Thanks, that almost works.

pte_mkprivileged() also needs to not strip _PAGE_BAP_SR.


But there's also a use of pte_pgprot() in mm/memory.c, and I think that
is also broken now that we don't add PAGE_KERNEL back in.

Aneesh is going to do a patch to make pte_pgprot() only mask the PFN
which is what other arches do.

cheers

> From: Christophe Leroy <christophe.leroy@c-s.fr>
> Date: Wed, 17 Oct 2018 05:56:25 +0000
> Subject: [PATCH] powerpc/mm: don't use pte_pgprot() in ioremap_prot()
>
> pte_pgprot() filters out some required flags like _PAGE_PRESENT.
>
> This patch replaces pte_pgprot() by __pgprot(pte_val())
> in ioremap_prot()
>
> Fixes: 26973fa5ac0e ("powerpc/mm: use pte helpers in generic code")
> Signed-off-by: Christophe Leroy <christophe.leroy@c-s.fr>
> ---
>   arch/powerpc/mm/pgtable_32.c | 3 ++-
>   arch/powerpc/mm/pgtable_64.c | 4 ++--
>   2 files changed, 4 insertions(+), 3 deletions(-)
>
> diff --git a/arch/powerpc/mm/pgtable_32.c b/arch/powerpc/mm/pgtable_32.c
> index 5877f5aa8f5d..a606e2f4937b 100644
> --- a/arch/powerpc/mm/pgtable_32.c
> +++ b/arch/powerpc/mm/pgtable_32.c
> @@ -122,7 +122,8 @@ ioremap_prot(phys_addr_t addr, unsigned long size, 
> unsigned long flags)
>   	pte = pte_exprotect(pte);
>   	pte = pte_mkprivileged(pte);
>
> -	return __ioremap_caller(addr, size, pte_pgprot(pte), 
> __builtin_return_address(0));
> +	return __ioremap_caller(addr, size, __pgprot(pte_val(pte)),
> +				__builtin_return_address(0));
>   }
>   EXPORT_SYMBOL(ioremap_prot);
>
> diff --git a/arch/powerpc/mm/pgtable_64.c b/arch/powerpc/mm/pgtable_64.c
> index fb1375c07e8c..836bf436cabb 100644
> --- a/arch/powerpc/mm/pgtable_64.c
> +++ b/arch/powerpc/mm/pgtable_64.c
> @@ -245,8 +245,8 @@ void __iomem * ioremap_prot(phys_addr_t addr, 
> unsigned long size,
>   	pte = pte_mkprivileged(pte);
>
>   	if (ppc_md.ioremap)
> -		return ppc_md.ioremap(addr, size, pte_pgprot(pte), caller);
> -	return __ioremap_caller(addr, size, pte_pgprot(pte), caller);
> +		return ppc_md.ioremap(addr, size, __pgprot(pte_val(pte)), caller);
> +	return __ioremap_caller(addr, size, __pgprot(pte_val(pte)), caller);
>   }
>
>
> -- 
> 2.13.3
Christophe Leroy Oct. 17, 2018, 11:12 a.m. | #6
On 10/17/2018 10:32 AM, Michael Ellerman wrote:
> Christophe Leroy <christophe.leroy@c-s.fr> writes:
>> On 10/17/2018 12:59 AM, Michael Ellerman wrote:
> ...
>>> The question is what's the right way to fix it?

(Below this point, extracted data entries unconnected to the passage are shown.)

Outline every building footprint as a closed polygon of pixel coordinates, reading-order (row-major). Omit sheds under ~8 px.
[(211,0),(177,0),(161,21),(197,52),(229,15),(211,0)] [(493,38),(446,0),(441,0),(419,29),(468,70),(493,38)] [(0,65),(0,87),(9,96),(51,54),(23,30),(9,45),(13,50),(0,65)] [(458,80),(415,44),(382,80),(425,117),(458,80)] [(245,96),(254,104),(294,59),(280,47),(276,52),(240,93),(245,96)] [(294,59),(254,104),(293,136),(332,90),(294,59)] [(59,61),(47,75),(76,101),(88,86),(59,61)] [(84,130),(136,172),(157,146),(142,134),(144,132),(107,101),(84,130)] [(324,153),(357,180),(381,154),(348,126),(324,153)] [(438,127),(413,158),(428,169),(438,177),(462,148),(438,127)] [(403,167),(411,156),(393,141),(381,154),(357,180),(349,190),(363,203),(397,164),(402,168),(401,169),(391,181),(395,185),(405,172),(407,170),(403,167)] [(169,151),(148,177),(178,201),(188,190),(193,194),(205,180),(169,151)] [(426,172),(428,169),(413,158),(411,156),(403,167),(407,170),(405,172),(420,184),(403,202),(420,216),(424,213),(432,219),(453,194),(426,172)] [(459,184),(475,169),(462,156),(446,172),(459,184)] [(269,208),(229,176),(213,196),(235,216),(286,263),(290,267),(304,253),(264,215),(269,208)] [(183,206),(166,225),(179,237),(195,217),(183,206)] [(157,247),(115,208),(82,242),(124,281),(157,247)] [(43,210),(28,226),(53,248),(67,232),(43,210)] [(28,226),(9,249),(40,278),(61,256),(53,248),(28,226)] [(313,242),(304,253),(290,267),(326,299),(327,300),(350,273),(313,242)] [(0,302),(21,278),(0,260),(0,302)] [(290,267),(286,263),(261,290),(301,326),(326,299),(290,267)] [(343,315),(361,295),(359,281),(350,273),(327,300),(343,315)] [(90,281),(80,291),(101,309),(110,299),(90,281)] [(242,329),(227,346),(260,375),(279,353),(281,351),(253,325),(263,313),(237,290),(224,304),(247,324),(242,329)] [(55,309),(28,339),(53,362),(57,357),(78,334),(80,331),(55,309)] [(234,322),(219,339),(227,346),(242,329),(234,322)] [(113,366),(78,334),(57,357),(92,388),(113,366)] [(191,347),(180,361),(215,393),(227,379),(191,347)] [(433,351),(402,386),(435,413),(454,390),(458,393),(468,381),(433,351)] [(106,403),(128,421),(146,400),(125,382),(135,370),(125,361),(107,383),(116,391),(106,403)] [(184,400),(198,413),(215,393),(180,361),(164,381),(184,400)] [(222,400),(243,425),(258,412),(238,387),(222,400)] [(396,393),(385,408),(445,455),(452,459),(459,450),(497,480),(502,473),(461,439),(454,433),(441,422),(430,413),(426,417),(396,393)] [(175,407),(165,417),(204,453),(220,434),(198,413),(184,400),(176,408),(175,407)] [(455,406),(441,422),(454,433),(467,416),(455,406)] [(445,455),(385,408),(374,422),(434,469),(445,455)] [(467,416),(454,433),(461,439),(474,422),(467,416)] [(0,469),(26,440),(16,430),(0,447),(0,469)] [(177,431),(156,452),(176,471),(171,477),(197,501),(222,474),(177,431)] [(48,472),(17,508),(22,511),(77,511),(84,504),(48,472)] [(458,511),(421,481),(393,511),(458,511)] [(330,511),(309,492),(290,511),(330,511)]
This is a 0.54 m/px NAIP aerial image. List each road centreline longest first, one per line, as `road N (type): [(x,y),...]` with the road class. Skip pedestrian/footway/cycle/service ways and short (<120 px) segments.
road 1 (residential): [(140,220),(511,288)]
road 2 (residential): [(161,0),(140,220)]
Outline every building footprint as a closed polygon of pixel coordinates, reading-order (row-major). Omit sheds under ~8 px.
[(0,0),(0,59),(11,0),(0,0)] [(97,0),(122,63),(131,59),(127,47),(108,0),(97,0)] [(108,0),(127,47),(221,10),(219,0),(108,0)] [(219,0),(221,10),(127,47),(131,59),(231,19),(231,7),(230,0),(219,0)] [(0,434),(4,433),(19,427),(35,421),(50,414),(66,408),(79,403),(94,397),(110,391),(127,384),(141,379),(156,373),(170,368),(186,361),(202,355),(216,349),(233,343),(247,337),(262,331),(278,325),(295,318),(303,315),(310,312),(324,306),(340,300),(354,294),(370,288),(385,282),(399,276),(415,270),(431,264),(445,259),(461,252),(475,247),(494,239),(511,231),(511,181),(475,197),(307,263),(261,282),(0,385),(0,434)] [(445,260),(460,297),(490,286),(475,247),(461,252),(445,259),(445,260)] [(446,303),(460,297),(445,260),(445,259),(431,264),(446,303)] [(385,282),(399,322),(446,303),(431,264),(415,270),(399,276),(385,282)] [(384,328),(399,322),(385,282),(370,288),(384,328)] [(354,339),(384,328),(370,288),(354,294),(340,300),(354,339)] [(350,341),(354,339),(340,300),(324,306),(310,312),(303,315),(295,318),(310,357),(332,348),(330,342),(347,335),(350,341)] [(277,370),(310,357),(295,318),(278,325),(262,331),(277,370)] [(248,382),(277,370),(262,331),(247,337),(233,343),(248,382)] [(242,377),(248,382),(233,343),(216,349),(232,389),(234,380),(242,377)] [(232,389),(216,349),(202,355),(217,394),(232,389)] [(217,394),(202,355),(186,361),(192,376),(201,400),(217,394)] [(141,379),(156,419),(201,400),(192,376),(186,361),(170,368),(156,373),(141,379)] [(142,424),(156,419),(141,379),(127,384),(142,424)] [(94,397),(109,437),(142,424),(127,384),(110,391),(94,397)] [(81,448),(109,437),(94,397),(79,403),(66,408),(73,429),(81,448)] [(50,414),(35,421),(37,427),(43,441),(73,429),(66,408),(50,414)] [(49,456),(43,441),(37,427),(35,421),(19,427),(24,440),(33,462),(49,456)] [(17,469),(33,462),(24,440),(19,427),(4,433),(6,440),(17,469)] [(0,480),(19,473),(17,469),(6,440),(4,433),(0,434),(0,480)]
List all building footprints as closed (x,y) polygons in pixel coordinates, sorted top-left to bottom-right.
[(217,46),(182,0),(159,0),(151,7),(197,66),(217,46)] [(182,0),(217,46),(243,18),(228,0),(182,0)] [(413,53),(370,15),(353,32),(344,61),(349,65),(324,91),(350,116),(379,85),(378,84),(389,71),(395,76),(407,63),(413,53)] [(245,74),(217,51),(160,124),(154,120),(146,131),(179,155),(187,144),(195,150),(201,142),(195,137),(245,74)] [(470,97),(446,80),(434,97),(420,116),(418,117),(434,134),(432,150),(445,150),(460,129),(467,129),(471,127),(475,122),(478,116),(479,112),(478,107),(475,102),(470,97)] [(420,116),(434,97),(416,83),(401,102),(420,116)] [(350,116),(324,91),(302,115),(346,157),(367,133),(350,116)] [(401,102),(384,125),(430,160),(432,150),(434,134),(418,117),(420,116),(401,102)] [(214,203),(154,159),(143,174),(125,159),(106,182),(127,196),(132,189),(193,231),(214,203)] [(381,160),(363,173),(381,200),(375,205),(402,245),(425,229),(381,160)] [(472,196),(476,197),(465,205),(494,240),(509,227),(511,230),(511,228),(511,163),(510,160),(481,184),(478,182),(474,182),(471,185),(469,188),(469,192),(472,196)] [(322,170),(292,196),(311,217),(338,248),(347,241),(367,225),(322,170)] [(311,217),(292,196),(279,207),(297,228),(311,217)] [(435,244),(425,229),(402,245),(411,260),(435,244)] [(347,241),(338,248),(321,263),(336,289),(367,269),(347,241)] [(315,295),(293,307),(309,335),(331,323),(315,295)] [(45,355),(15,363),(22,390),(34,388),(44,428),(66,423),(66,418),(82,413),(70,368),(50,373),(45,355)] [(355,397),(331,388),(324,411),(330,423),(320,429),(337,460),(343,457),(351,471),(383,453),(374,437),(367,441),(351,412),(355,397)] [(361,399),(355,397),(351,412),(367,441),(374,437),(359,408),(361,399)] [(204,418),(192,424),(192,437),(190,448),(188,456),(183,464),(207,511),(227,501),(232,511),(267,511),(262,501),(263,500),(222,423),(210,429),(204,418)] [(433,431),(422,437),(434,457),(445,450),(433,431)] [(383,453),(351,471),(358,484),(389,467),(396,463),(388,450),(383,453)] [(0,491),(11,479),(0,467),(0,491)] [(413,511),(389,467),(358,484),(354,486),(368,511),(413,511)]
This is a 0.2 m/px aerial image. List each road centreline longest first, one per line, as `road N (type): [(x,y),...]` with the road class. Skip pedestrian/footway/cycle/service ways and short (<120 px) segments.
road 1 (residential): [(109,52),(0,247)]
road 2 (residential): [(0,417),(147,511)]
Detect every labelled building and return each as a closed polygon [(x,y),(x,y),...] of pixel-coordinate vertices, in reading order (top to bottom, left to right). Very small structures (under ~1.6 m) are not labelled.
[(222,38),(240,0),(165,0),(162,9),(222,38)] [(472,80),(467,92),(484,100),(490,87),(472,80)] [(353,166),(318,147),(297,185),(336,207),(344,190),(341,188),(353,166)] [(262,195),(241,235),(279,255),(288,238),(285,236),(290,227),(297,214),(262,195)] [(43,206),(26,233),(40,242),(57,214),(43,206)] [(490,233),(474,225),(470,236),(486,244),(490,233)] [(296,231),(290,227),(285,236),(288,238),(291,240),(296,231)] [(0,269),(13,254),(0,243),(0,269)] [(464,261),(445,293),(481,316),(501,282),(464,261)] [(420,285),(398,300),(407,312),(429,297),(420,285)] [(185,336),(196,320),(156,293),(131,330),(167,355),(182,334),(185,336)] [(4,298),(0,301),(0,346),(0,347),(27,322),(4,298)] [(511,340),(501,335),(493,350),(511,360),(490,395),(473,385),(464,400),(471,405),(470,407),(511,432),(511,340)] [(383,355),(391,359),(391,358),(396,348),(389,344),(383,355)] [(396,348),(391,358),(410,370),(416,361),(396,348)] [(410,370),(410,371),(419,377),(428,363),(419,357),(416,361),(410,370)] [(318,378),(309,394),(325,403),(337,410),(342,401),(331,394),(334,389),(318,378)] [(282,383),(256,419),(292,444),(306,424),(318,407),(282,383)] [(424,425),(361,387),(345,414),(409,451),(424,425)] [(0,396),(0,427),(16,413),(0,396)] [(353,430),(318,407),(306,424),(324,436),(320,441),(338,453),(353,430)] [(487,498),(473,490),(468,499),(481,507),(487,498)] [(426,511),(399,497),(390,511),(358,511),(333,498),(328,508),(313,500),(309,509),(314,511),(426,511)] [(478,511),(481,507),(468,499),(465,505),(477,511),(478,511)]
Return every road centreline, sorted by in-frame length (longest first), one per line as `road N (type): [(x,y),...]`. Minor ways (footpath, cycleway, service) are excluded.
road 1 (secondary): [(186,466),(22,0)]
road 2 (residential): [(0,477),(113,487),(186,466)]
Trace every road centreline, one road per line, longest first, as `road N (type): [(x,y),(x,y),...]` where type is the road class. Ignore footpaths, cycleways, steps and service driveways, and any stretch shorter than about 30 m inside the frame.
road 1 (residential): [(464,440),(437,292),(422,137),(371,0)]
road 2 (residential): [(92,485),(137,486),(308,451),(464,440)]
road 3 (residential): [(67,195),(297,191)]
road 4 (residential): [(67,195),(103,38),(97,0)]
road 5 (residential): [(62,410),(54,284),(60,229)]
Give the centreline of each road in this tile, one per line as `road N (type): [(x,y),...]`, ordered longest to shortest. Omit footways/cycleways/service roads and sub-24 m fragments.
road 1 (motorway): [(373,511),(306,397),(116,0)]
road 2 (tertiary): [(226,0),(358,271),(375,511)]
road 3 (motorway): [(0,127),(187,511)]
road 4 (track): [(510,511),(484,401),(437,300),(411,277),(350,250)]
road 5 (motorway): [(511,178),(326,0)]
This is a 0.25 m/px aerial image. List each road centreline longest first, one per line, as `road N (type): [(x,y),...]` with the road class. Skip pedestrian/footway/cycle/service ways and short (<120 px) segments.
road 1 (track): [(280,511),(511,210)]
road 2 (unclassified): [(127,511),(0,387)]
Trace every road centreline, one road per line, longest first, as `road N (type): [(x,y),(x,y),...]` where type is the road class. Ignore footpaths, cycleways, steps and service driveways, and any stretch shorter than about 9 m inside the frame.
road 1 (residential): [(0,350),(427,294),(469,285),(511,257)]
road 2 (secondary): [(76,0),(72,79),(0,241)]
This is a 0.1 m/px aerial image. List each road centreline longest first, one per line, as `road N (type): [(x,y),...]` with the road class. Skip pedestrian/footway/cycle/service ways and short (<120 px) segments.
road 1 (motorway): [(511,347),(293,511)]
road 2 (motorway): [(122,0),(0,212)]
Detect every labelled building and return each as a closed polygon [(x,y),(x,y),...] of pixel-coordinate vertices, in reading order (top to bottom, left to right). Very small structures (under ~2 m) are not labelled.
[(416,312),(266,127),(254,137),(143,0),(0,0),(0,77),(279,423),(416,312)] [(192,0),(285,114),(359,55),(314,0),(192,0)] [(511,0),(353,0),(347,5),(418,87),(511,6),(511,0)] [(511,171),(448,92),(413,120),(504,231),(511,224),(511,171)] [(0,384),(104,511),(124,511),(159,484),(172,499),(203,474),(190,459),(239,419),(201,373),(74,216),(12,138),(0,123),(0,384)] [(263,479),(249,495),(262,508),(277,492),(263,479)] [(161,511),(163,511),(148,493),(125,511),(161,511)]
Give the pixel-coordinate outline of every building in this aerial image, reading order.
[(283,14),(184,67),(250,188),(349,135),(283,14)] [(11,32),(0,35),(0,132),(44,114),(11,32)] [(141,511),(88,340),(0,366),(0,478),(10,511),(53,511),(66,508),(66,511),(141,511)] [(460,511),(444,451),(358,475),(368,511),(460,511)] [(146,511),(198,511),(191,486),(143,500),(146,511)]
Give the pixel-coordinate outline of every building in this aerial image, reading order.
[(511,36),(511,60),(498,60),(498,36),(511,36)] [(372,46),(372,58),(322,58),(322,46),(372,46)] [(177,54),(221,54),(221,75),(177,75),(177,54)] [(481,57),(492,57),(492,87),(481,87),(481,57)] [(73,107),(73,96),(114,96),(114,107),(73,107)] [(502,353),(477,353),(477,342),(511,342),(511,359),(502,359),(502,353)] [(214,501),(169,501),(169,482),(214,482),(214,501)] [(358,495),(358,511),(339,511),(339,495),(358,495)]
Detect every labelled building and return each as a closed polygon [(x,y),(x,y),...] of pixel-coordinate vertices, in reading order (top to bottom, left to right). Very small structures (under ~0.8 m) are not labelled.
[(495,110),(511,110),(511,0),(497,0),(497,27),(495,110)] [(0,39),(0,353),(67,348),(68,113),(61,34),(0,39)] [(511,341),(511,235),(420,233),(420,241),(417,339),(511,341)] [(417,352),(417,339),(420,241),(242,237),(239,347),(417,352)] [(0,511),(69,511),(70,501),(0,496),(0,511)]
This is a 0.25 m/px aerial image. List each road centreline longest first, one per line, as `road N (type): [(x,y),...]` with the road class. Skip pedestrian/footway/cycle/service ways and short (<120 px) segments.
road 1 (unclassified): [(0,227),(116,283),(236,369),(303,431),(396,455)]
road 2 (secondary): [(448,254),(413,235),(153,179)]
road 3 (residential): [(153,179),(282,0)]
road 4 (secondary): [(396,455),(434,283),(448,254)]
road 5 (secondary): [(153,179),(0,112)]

Should pte_pgprot() not
>>> be filtering those bits out on book3e?
>>
>> I think we should not use pte_pggrot() for that then. What about the
>> below fix ?
> 
> Thanks, that almost works.
> 
> pte_mkprivileged() also needs to not strip _PAGE_BAP_SR.

Oops, I missed it allthough I knew it. Patch below.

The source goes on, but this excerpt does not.